From mboxrd@z Thu Jan  1 00:00:00 1970
Return-Path: <linux-kernel-owner@vger.kernel.org>
Received: (majordomo@vger.kernel.org) by vger.kernel.org via listexpand
	id S1752456AbaBYJjL (ORCPT <rfc822;w@1wt.eu>);
	Tue, 25 Feb 2014 04:39:11 -0500
Received: from out02.mta.xmission.com ([166.70.13.232]:34146 "EHLO
	out02.mta.xmission.com" rhost-flags-OK-OK-OK-OK) by vger.kernel.org
	with ESMTP id S1750708AbaBYJjF (ORCPT
	<rfc822;linux-kernel@vger.kernel.org>);
	Tue, 25 Feb 2014 04:39:05 -0500
From: ebiederm@xmission.com (Eric W. Biederman)
To: Al Viro <viro@zeniv.linux.org.uk>
Cc: "Serge E. Hallyn" <serge@hallyn.com>,
        Linux-Fsdevel <linux-fsdevel@vger.kernel.org>,
        Kernel Mailing List <linux-kernel@vger.kernel.org>,
        Andy Lutomirski <luto@amacapital.net>, Rob Landley <rob@landley.net>,
        Linus Torvalds <torvalds@linux-foundation.org>,
        Miklos Szeredi <miklos@szeredi.hu>,
        Christoph Hellwig <hch@infradead.org>, Karel Zak <kzak@redhat.com>,
        "J. Bruce Fields" <bfields@fieldses.org>,
        Fengguang Wu <fengguang.wu@intel.com>
References: <CAJfpegsxgnSRUW-E5HM3uT5QfGyUtn_v=i4Ppkkkutp34287AA@mail.gmail.com>
	<87a9kkax0j.fsf@xmission.com>
	<CAJfpeguv+7giYNpAuXE9Ja_9BEwB0-fZBVgRSeVqpzSXgQYZ6Q@mail.gmail.com>
	<8761v7h2pt.fsf@tw-ebiederman.twitter.com>
	<CAJfpegtT7y-1HhbEVAMKkdQugTG_w7G_epGtQHGvQLpcZB5FVA@mail.gmail.com>
	<87li281wx6.fsf_-_@xmission.com> <87ob28kqks.fsf_-_@xmission.com>
	<874n3n7czm.fsf_-_@xmission.com>
Date: Tue, 25 Feb 2014 01:38:58 -0800
In-Reply-To: <874n3n7czm.fsf_-_@xmission.com> (Eric W. Biederman's message of
	"Tue, 25 Feb 2014 01:33:49 -0800")
Message-ID: <87zjlf4jm5.fsf_-_@xmission.com>
User-Agent: Gnus/5.13 (Gnus v5.13) Emacs/24.1 (gnu/linux)
MIME-Version: 1.0
Content-Type: text/plain
X-XM-AID: U2FsdGVkX1+hte4HLqamZVCv8xcgOrroOf2dFbz4utI=
X-SA-Exim-Connect-IP: 98.207.154.105
X-SA-Exim-Mail-From: ebiederm@xmission.com
X-Spam-Report: * -1.0 ALL_TRUSTED Passed through trusted hosts only via SMTP
	*  1.0 KHOP_BIG_TO_CC Sent to 10+ recipients instaed of Bcc or a list
	*  1.5 XMNoVowels Alpha-numberic number with no vowels
	*  0.7 XMSubLong Long Subject
	*  0.0 T_TM2_M_HEADER_IN_MSG BODY: T_TM2_M_HEADER_IN_MSG
	*  0.8 BAYES_50 BODY: Bayes spam probability is 40 to 60%
	*      [score: 0.4989]
	* -0.0 DCC_CHECK_NEGATIVE Not listed in DCC
	*      [sa07 1397; Body=1 Fuz1=1 Fuz2=1]
	*  0.5 XM_Body_Dirty_Words Contains a dirty word
	*  0.0 T_TooManySym_01 4+ unique symbols in subject
	*  1.0 T_XMDrugObfuBody_08 obfuscated drug references
X-Spam-DCC: XMission; sa07 1397; Body=1 Fuz1=1 Fuz2=1 
X-Spam-Combo: ****;Al Viro <viro@zeniv.linux.org.uk>
X-Spam-Relay-Country: 
Subject: [PATCH 07/12] vfs: Lazily remove mounts on unlinked files and directories.

### [SUPPLIED INFORMATION]
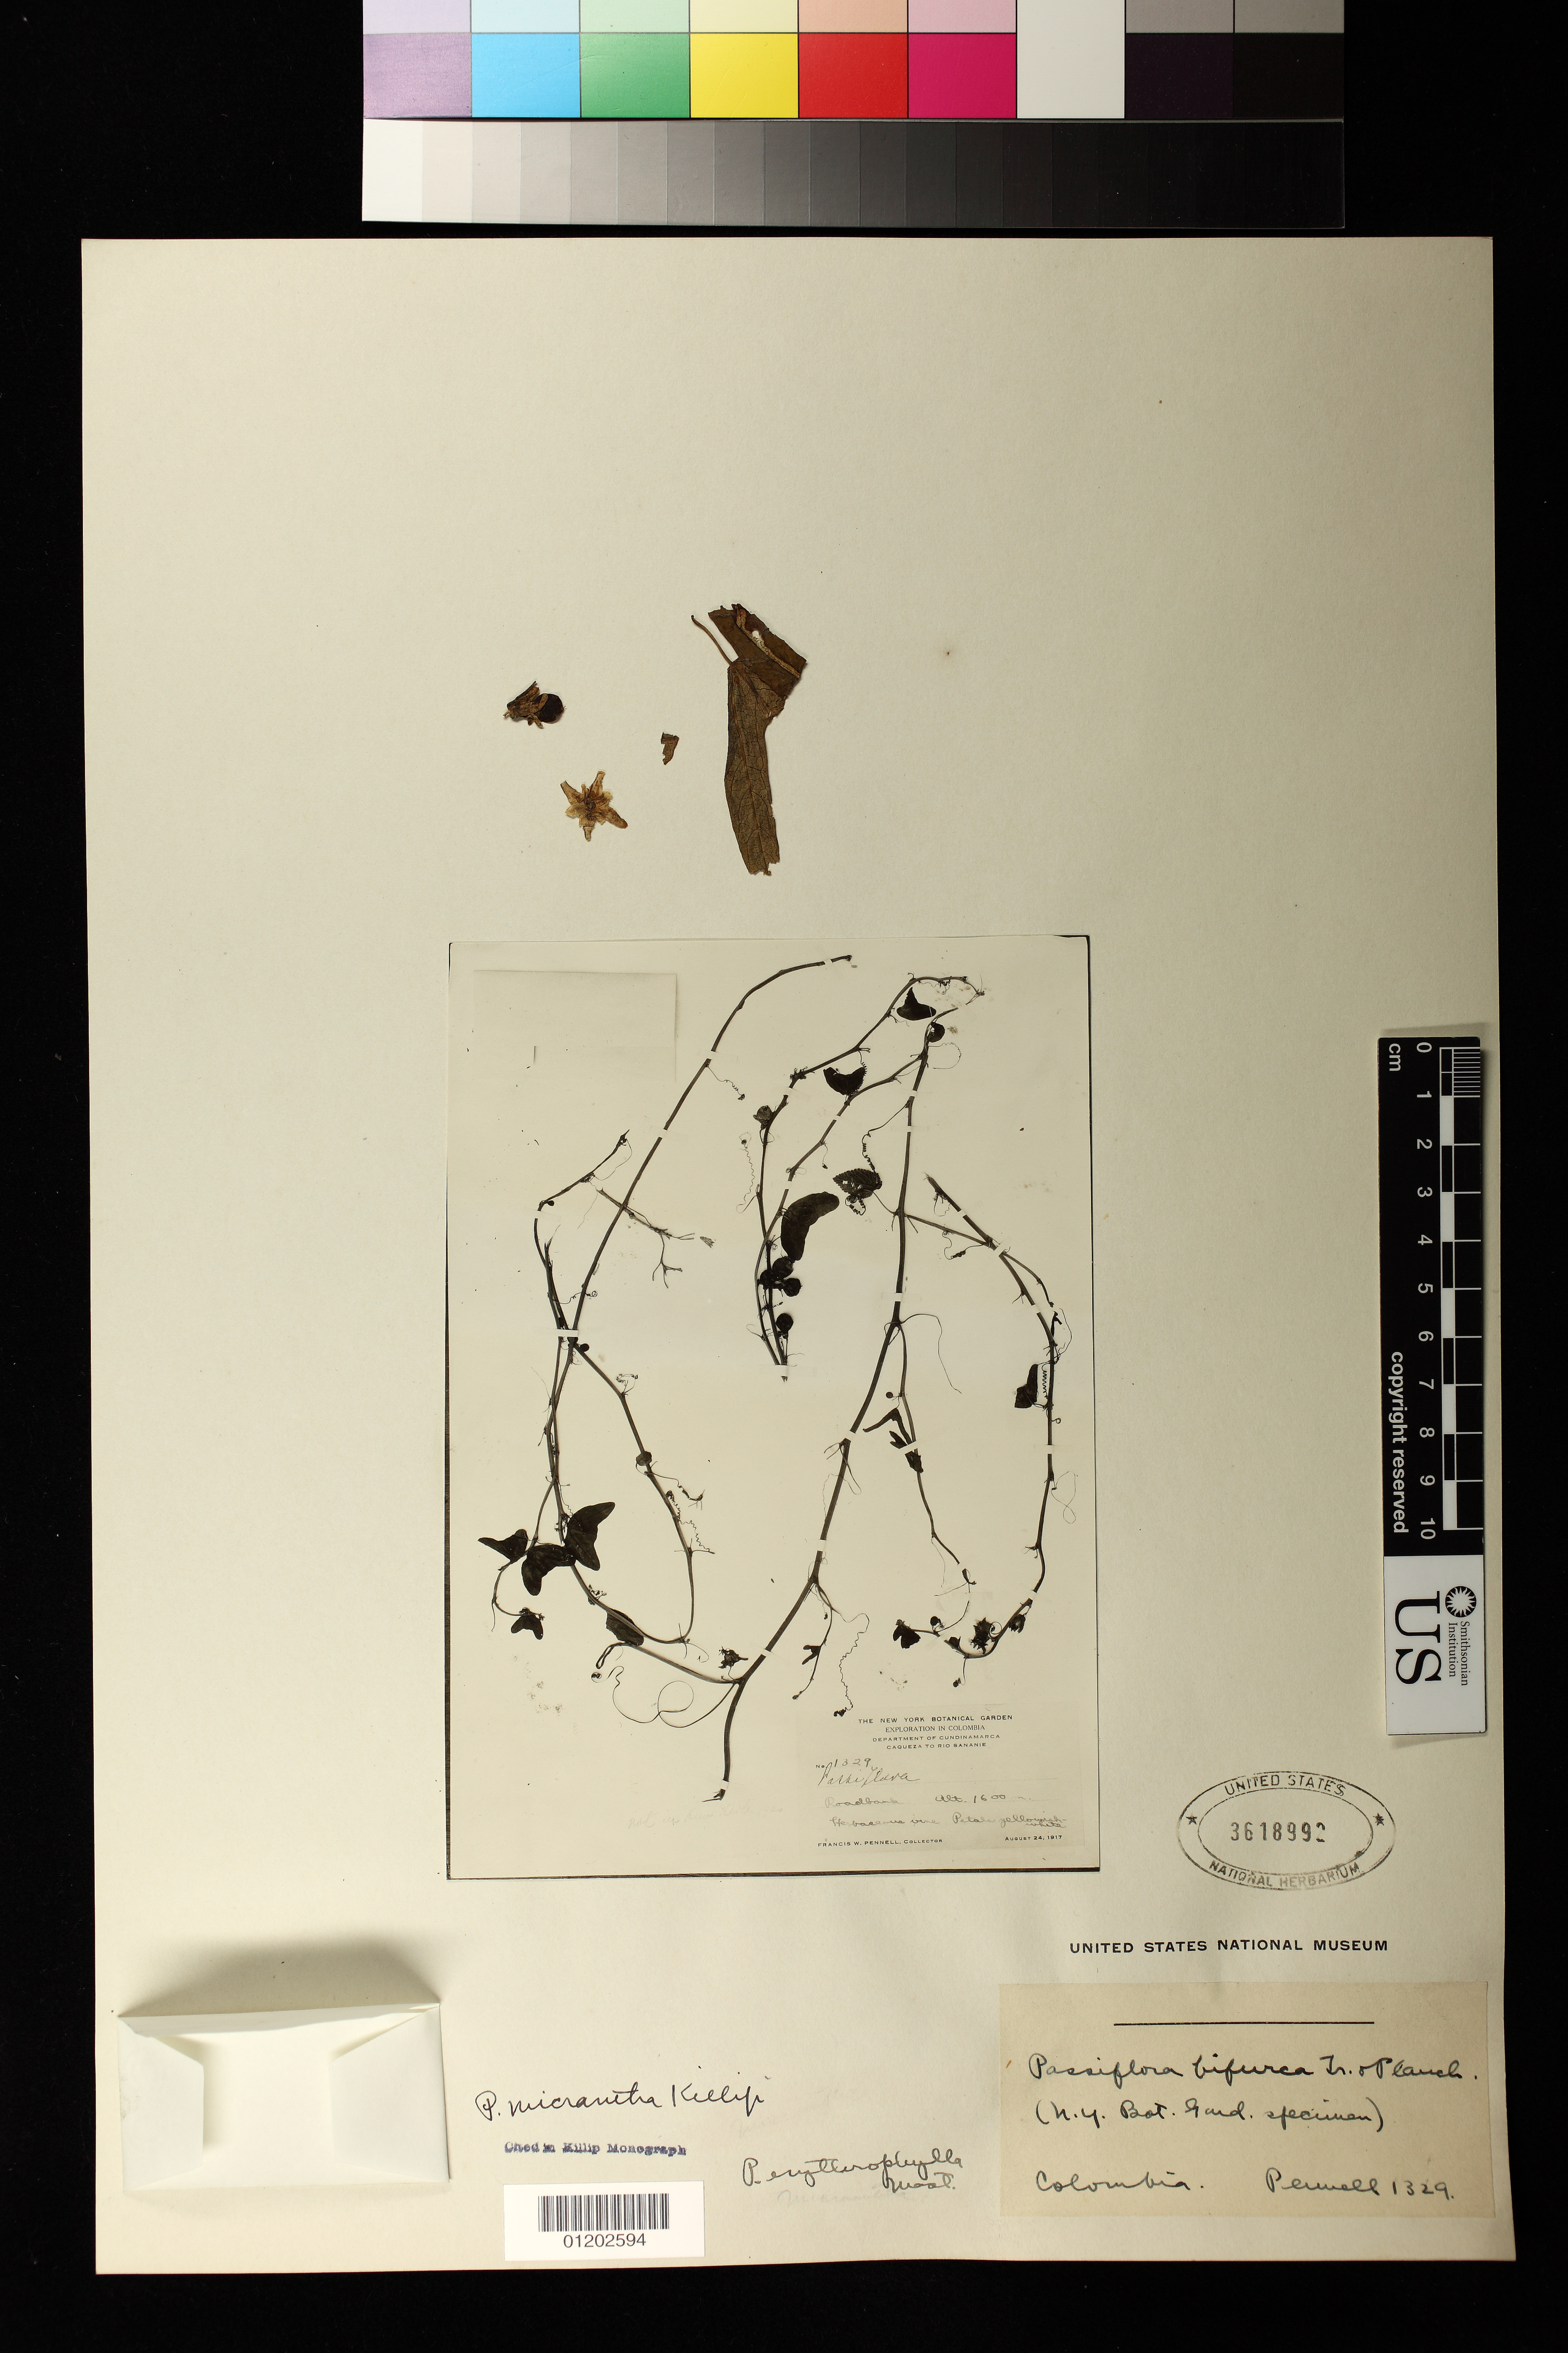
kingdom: Plantae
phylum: Tracheophyta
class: Magnoliopsida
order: Malpighiales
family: Passifloraceae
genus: Passiflora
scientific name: Passiflora micrantha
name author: Killip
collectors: F. W. Pennell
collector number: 1329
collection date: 1917-08-24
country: Colombia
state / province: Cundinamarca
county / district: Cáqueza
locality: Caqueza to Rio Sananie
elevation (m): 1600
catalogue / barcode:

### [INSTRUCTION 1]
In the email header, to whom is the message addressed in the "To" line?
### [INSTRUCTION 2]
Repeat everything in the email header from "From mboxrd@z Thu" down to "(Eric W. Biederman)".

### [WRITTEN RESPONSE 1]
Al Viro, at viro@zeniv.linux.org.uk.

### [WRITTEN RESPONSE 2]
From mboxrd@z Thu Jan  1 00:00:00 1970
Return-Path: <linux-kernel-owner@vger.kernel.org>
Received: (majordomo@vger.kernel.org) by vger.kernel.org via listexpand
	id S1752456AbaBYJjL (ORCPT <rfc822;w@1wt.eu>);
	Tue, 25 Feb 2014 04:39:11 -0500
Received: from out02.mta.xmission.com ([166.70.13.232]:34146 "EHLO
	out02.mta.xmission.com" rhost-flags-OK-OK-OK-OK) by vger.kernel.org
	with ESMTP id S1750708AbaBYJjF (ORCPT
	<rfc822;linux-kernel@vger.kernel.org>);
	Tue, 25 Feb 2014 04:39:05 -0500
From: ebiederm@xmission.com (Eric W. Biederman)